BEGIN

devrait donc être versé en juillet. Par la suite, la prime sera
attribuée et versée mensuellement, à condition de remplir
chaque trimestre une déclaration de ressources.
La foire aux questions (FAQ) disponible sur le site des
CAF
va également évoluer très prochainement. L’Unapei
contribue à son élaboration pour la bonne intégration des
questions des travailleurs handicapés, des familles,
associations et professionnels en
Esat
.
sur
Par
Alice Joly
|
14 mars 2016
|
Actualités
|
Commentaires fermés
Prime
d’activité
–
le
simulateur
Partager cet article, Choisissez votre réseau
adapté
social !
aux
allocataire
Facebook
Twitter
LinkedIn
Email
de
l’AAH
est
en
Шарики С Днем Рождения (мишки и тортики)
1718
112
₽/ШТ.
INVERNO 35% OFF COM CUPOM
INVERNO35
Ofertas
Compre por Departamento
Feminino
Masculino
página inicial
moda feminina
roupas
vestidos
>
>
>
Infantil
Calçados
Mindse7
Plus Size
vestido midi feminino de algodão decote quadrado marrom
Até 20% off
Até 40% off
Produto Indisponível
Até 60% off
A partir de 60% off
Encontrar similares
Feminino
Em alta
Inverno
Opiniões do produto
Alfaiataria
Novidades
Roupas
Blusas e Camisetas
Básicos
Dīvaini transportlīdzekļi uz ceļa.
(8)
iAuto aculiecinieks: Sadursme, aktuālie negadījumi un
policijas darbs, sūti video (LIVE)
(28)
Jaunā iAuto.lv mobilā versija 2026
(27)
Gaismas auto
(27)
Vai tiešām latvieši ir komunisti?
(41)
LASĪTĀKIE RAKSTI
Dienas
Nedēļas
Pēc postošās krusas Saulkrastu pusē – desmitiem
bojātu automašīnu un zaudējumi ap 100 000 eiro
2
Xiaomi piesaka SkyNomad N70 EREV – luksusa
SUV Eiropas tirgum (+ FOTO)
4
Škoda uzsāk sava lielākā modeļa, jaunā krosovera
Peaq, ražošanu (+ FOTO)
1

END

* ASSIGNMENT
Please write out the records again, switching "Actualités" to "Nouvelles" and leaving everything else unchanged.

* SOLUTION TO THIS EXERCISE
devrait donc être versé en juillet. Par la suite, la prime sera
attribuée et versée mensuellement, à condition de remplir
chaque trimestre une déclaration de ressources.
La foire aux questions (FAQ) disponible sur le site des
CAF
va également évoluer très prochainement. L’Unapei
contribue à son élaboration pour la bonne intégration des
questions des travailleurs handicapés, des familles,
associations et professionnels en
Esat
.
sur
Par
Alice Joly
|
14 mars 2016
|
Nouvelles
|
Commentaires fermés
Prime
d’activité
–
le
simulateur
Partager cet article, Choisissez votre réseau
adapté
social !
aux
allocataire
Facebook
Twitter
LinkedIn
Email
de
l’AAH
est
en
Шарики С Днем Рождения (мишки и тортики)
1718
112
₽/ШТ.
INVERNO 35% OFF COM CUPOM
INVERNO35
Ofertas
Compre por Departamento
Feminino
Masculino
página inicial
moda feminina
roupas
vestidos
>
>
>
Infantil
Calçados
Mindse7
Plus Size
vestido midi feminino de algodão decote quadrado marrom
Até 20% off
Até 40% off
Produto Indisponível
Até 60% off
A partir de 60% off
Encontrar similares
Feminino
Em alta
Inverno
Opiniões do produto
Alfaiataria
Novidades
Roupas
Blusas e Camisetas
Básicos
Dīvaini transportlīdzekļi uz ceļa.
(8)
iAuto aculiecinieks: Sadursme, aktuālie negadījumi un
policijas darbs, sūti video (LIVE)
(28)
Jaunā iAuto.lv mobilā versija 2026
(27)
Gaismas auto
(27)
Vai tiešām latvieši ir komunisti?
(41)
LASĪTĀKIE RAKSTI
Dienas
Nedēļas
Pēc postošās krusas Saulkrastu pusē – desmitiem
bojātu automašīnu un zaudējumi ap 100 000 eiro
2
Xiaomi piesaka SkyNomad N70 EREV – luksusa
SUV Eiropas tirgum (+ FOTO)
4
Škoda uzsāk sava lielākā modeļa, jaunā krosovera
Peaq, ražošanu (+ FOTO)
1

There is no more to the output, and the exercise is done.